Idea: Generate all permutations using STL or backtracking and return the kth.

string getPermutation(int n, int k) {
    vector<int> nums;
    for (int i = 1; i <= n; i++) nums.push_back(i);
    vector<string> perms;

    do {
        string s;
        for (int i : nums) s += to_string(i);
        perms.push_back(s);
    } while (next_permutation(nums.begin(), nums.end()));

    return perms[k - 1];
}
// TC: O(n! * n)
// SC: O(n!)

Optimal (Math based):

Intuition: Use factorial logic. For each digit position, decide which number it should be.

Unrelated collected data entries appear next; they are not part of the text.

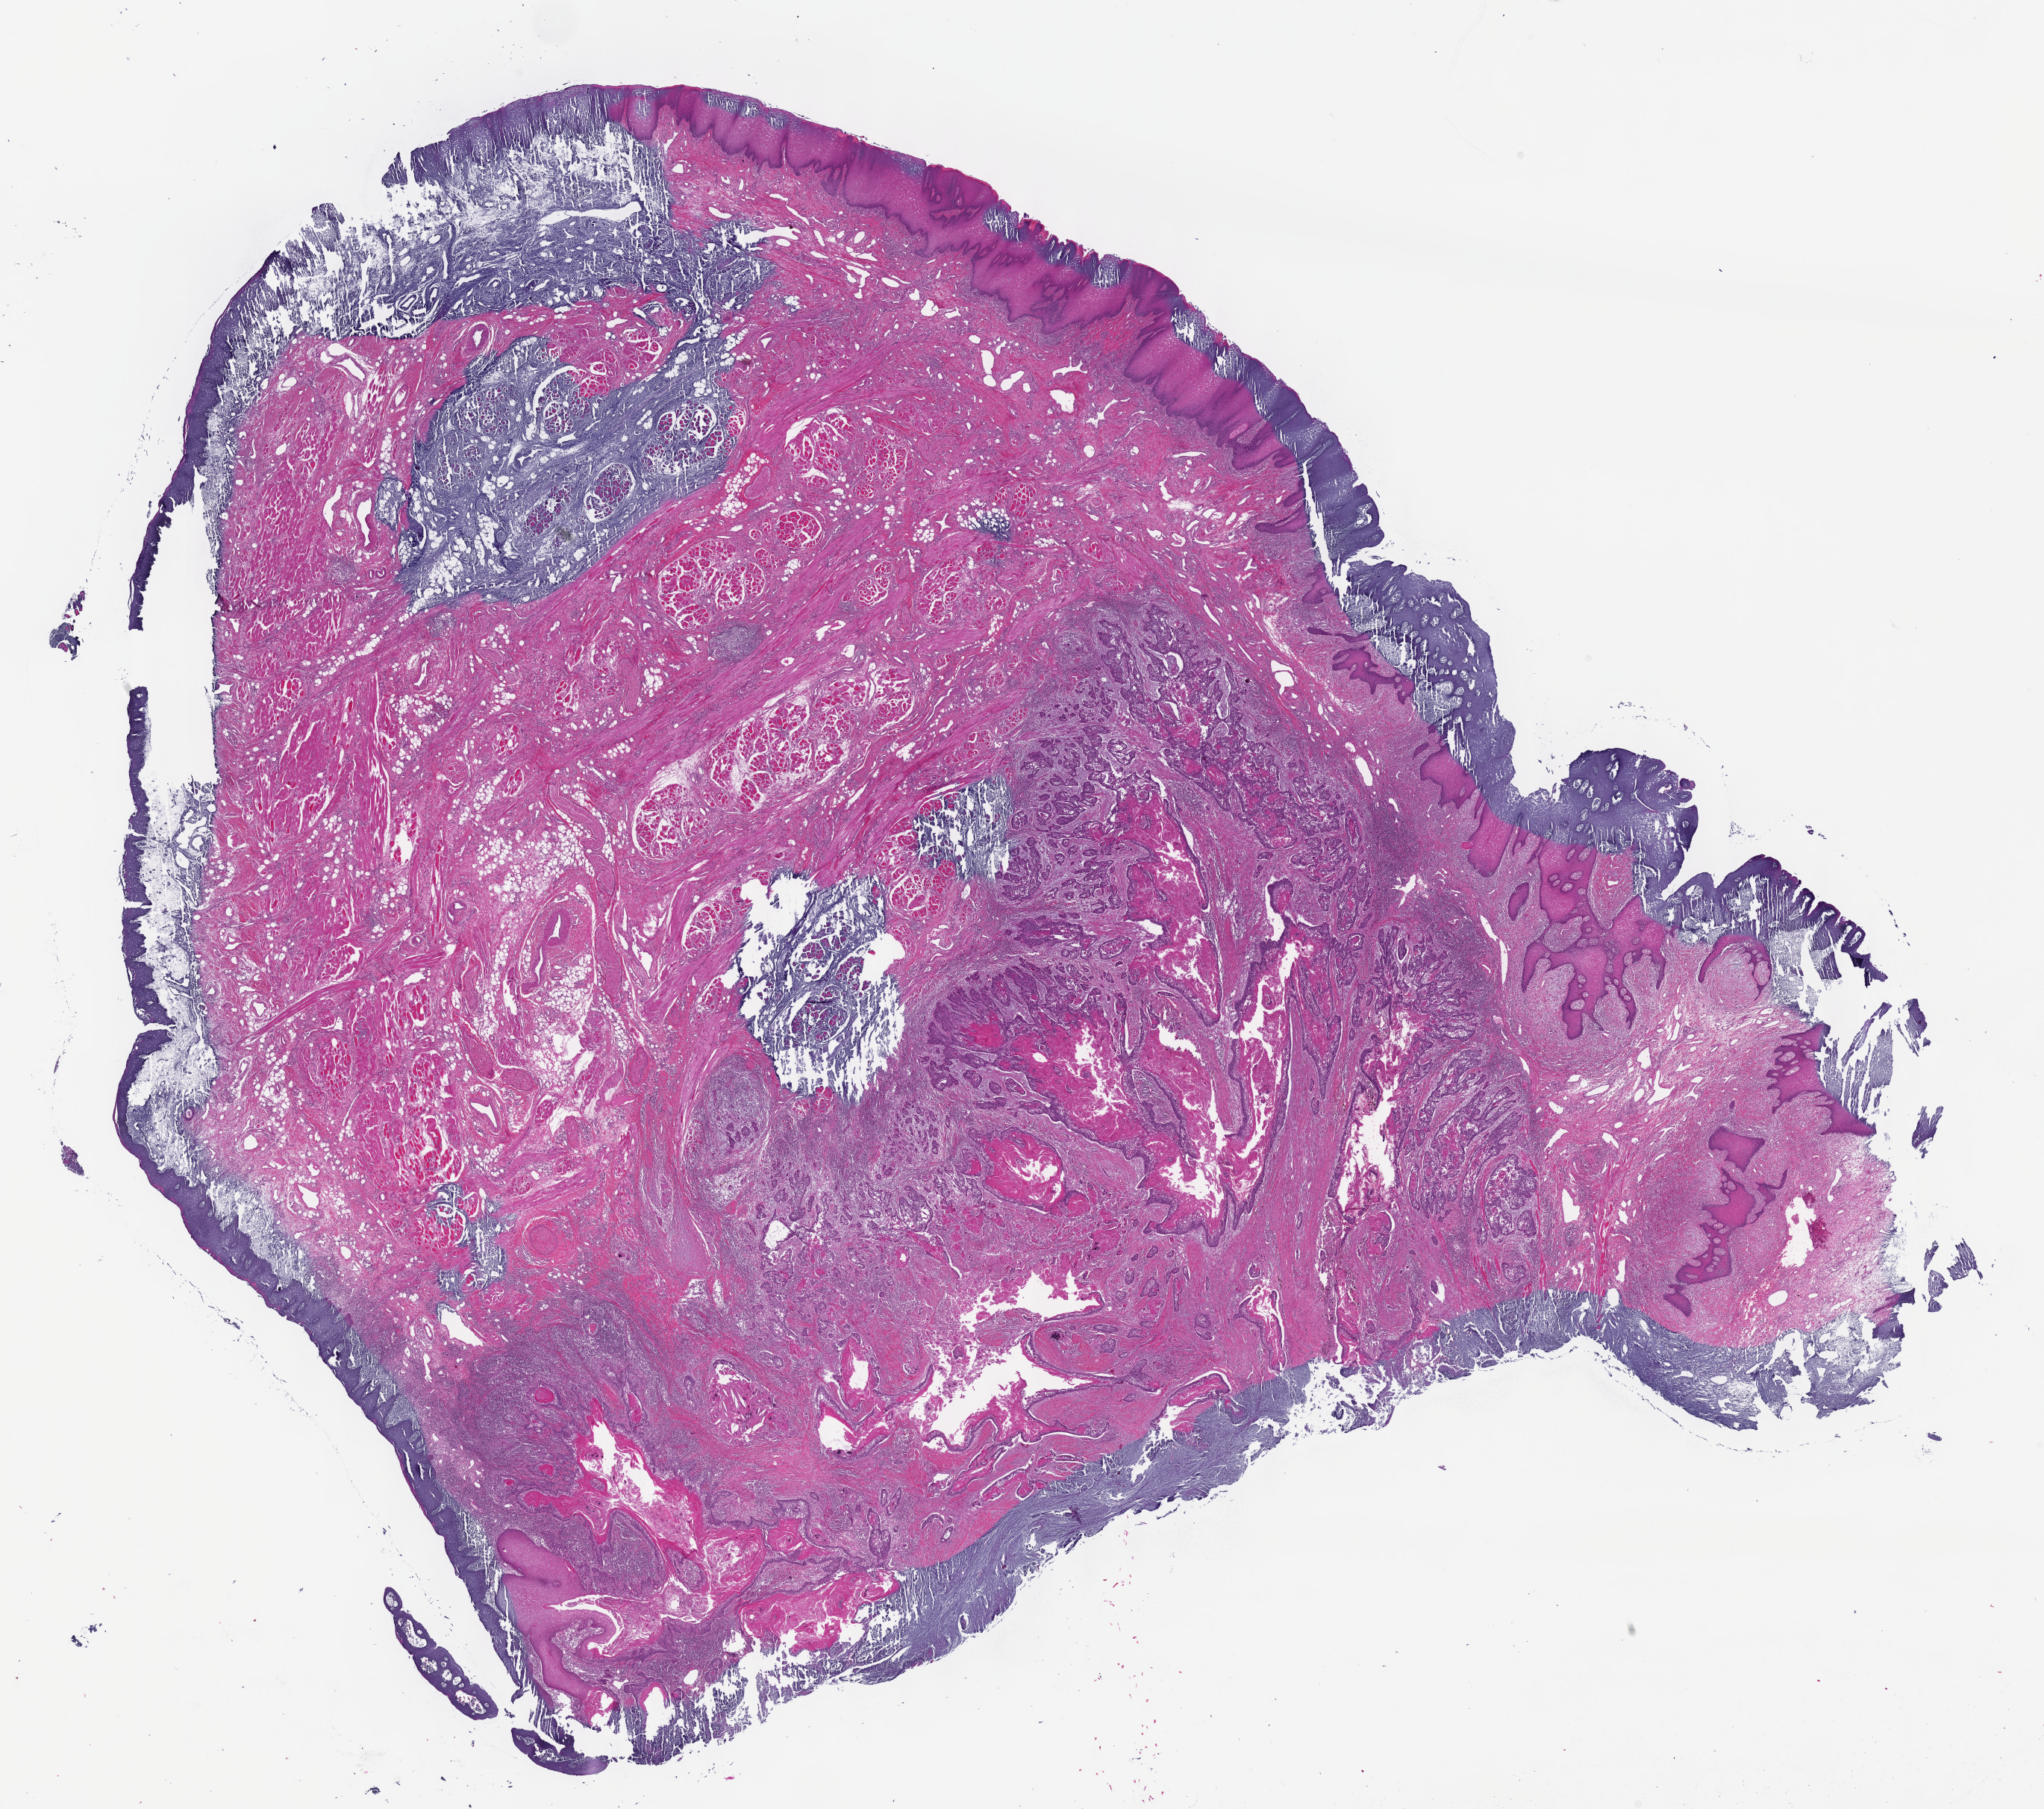
Whole-slide histology image, H&E, shown as a low-resolution overview of the whole scanned area (about 22.1 x 19.6 mm, slide scanned at 40x), formalin-fixed paraffin-embedded (FFPE) diagnostic section, head and neck, primary tumour sample. Male patient; age at initial diagnosis 64 years. Histologic grade: G1 (well differentiated).
Histologic diagnosis: Squamous cell carcinoma, NOS (overlapping lesion of lip, oral cavity and pharynx). AJCC pathologic stage: II.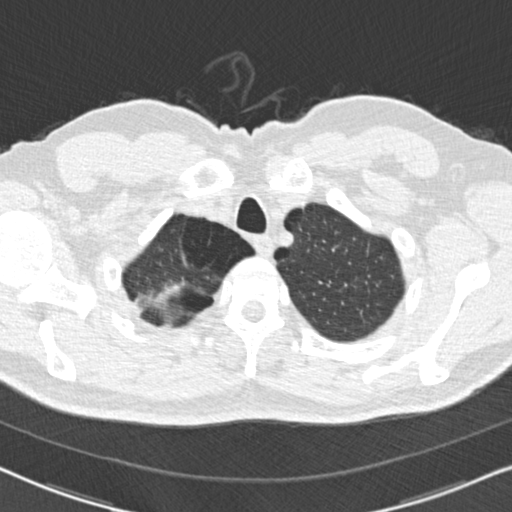
Chest CT (low-dose screening protocol), one axial image. Baseline annual screen. Lung window (W 1500 / L -600 HU). Standard (soft-tissue) reconstruction kernel (B30f). 120 kVp. Slice 20 of 152 in the series. Male participant, aged 56 years at enrolment.
- Expert reader's lesion annotation, box from (x=138, y=269) to (x=198, y=314) px.
- Screening reader's record for this exam: no non-calcified nodule ≥4 mm recorded.
- Official screen result: negative screen, minor abnormalities not suspicious for lung cancer.
- Participant outcome: lung cancer diagnosed 756 days after this screen — adenocarcinoma, NOS, right upper lobe, moderately differentiated (G2), stage IA (AJCC 6th edition), 9 mm at pathology.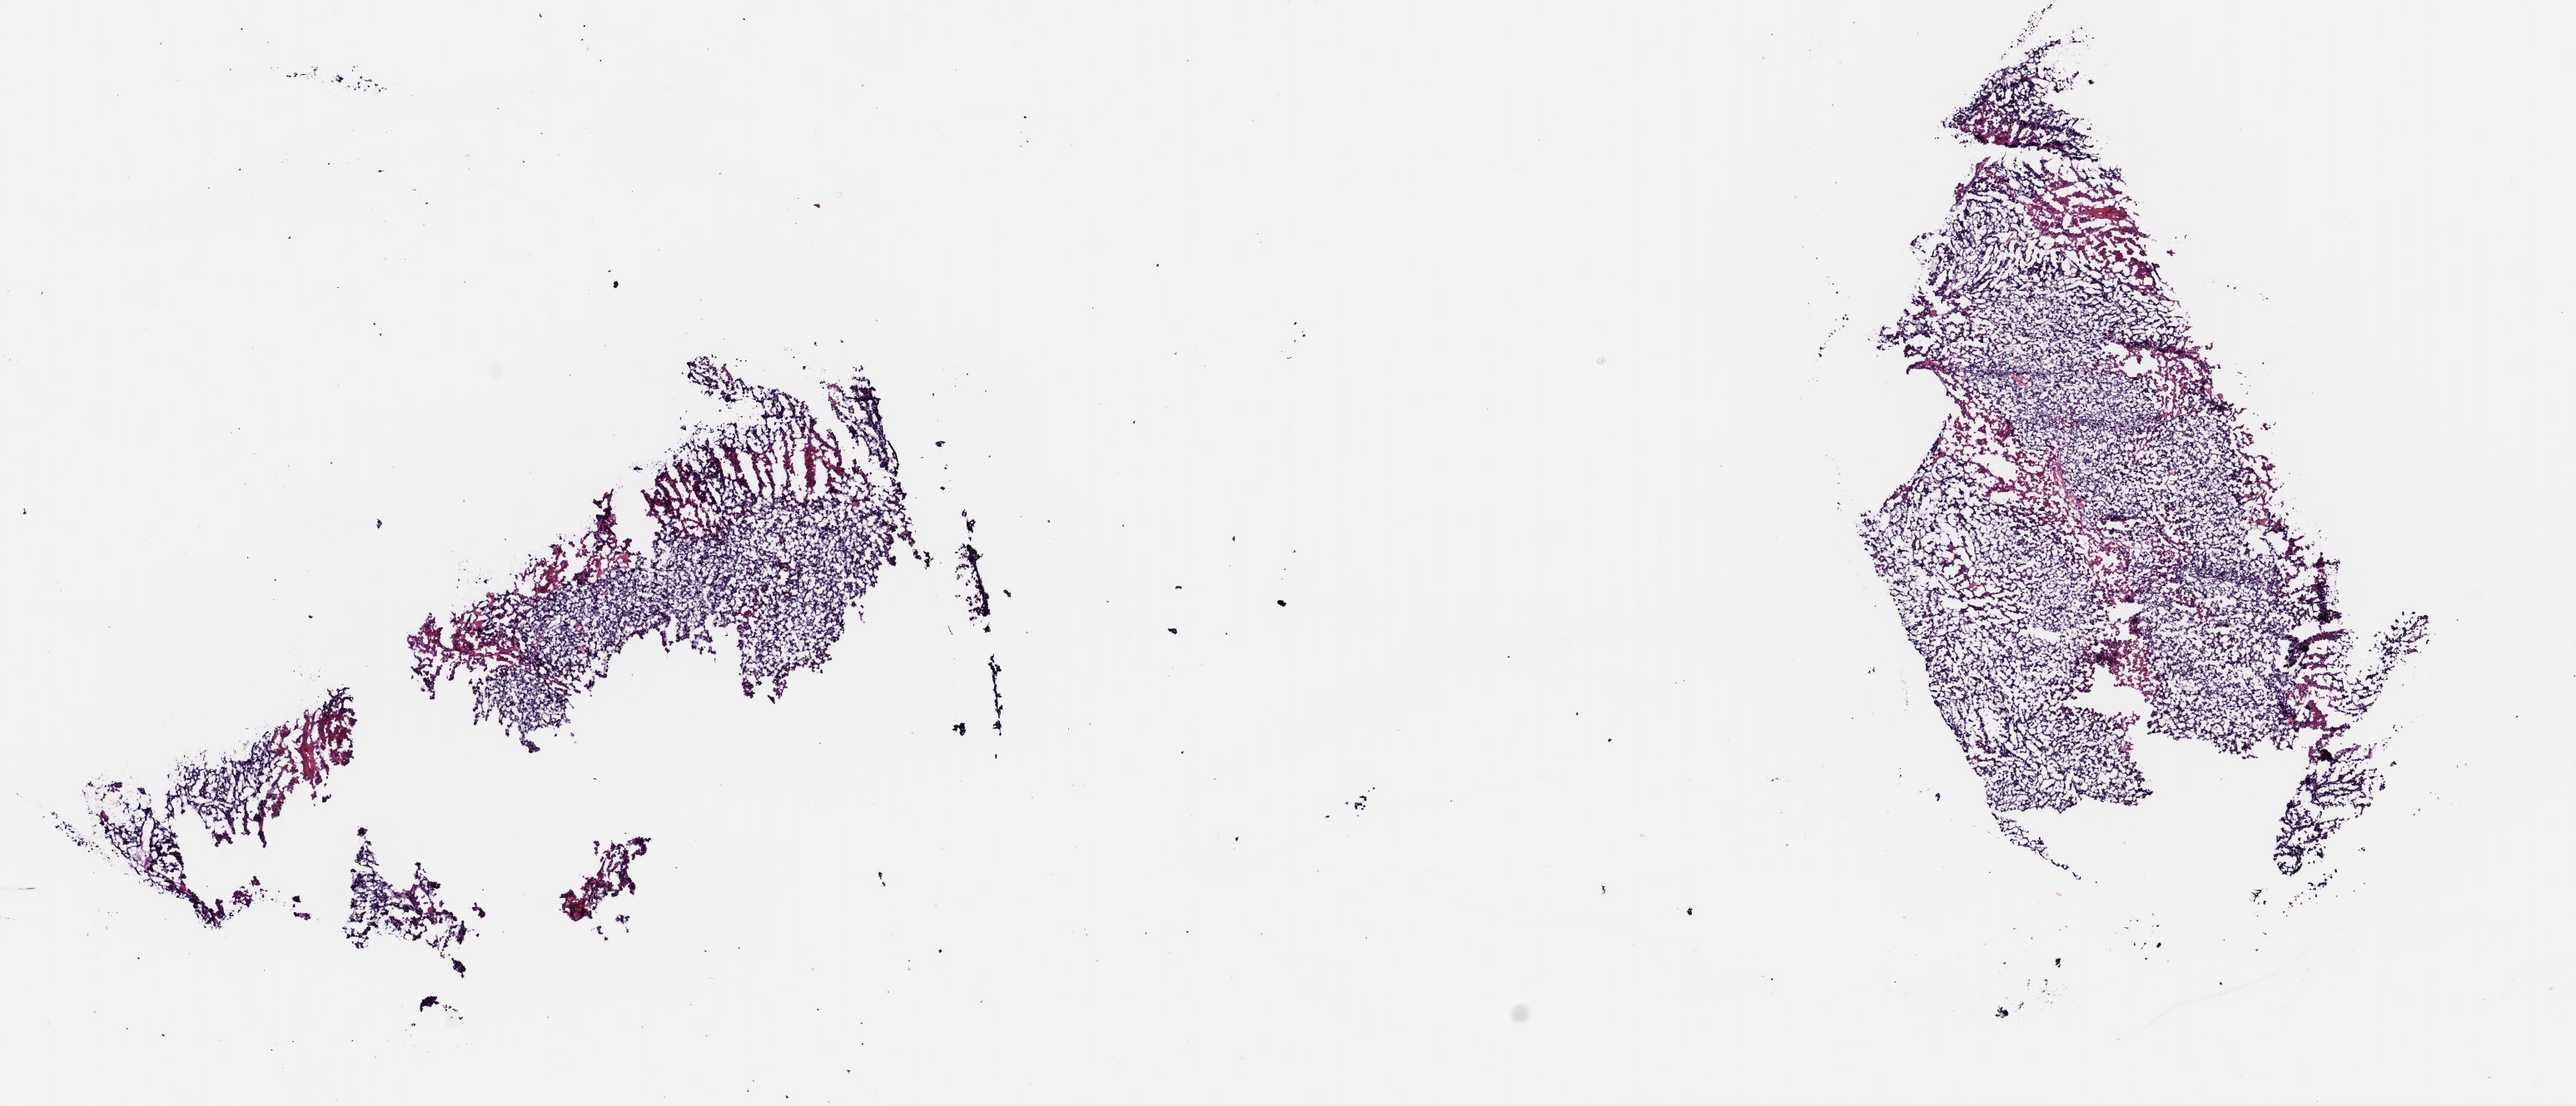
Digitized H&E tissue section (whole slide), a low-resolution overview of the entire scanned area, about 12.2 x 5.2 mm (from a 40x scan), frozen section from the top of the tissue portion, metastatic tumour sample, sampled site not recorded. Male, age 56 years at initial diagnosis. Composition of this section per pathologist review: tumour cells 90%, tumour nuclei 95%, normal cells 0%, stromal cells 0%, necrosis 10%. Infiltration values recorded for this section: lymphocyte infiltration 0%, monocyte infiltration 0%, neutrophil infiltration 0%.
• this section: metastatic tumour tissue
• patient diagnosis: Malignant melanoma, NOS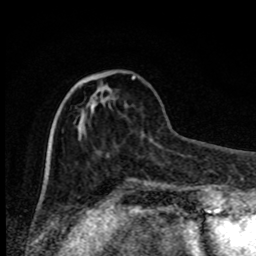
Breast MRI, one axial slice. Position 28 of 80 along the scan axis. Cropped to one breast. Dynamic contrast-enhanced series, time point 2 of 8 at this slice position (early post-contrast). 1.5 T. TE 4.2 ms, TR 7 ms. 256 × 256 image matrix, field of view 150 × 150 mm. Female patient.
Structures marked on this image (semi-automatic segmentation, software-assisted and operator-edited):
- enhancing-tissue mask used for the functional tumour volume (all voxels passing the contrast-enhancement thresholds inside the analysis volume; usually the tumour): bounding box (x1, y1, x2, y2) in pixels: (112, 76, 135, 100)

string getPermutation(int n, int k) {
    vector<int> nums;
    for (int i = 1; i <= n; i++) nums.push_back(i);

    int fact = 1;
    for (int i = 1; i < n; i++) fact *= i;

    k -= 1; // 0-indexed
    string ans = "";

    while (!nums.empty()) {
        int idx = k / fact;
        ans += to_string(nums[idx]);
        nums.erase(nums.begin() + idx);
        if (nums.empty()) break;
        k %= fact;
        fact /= nums.size();
    }
    return ans;
}
// TC: O(n^2) due to erase in vector
// SC: O(n)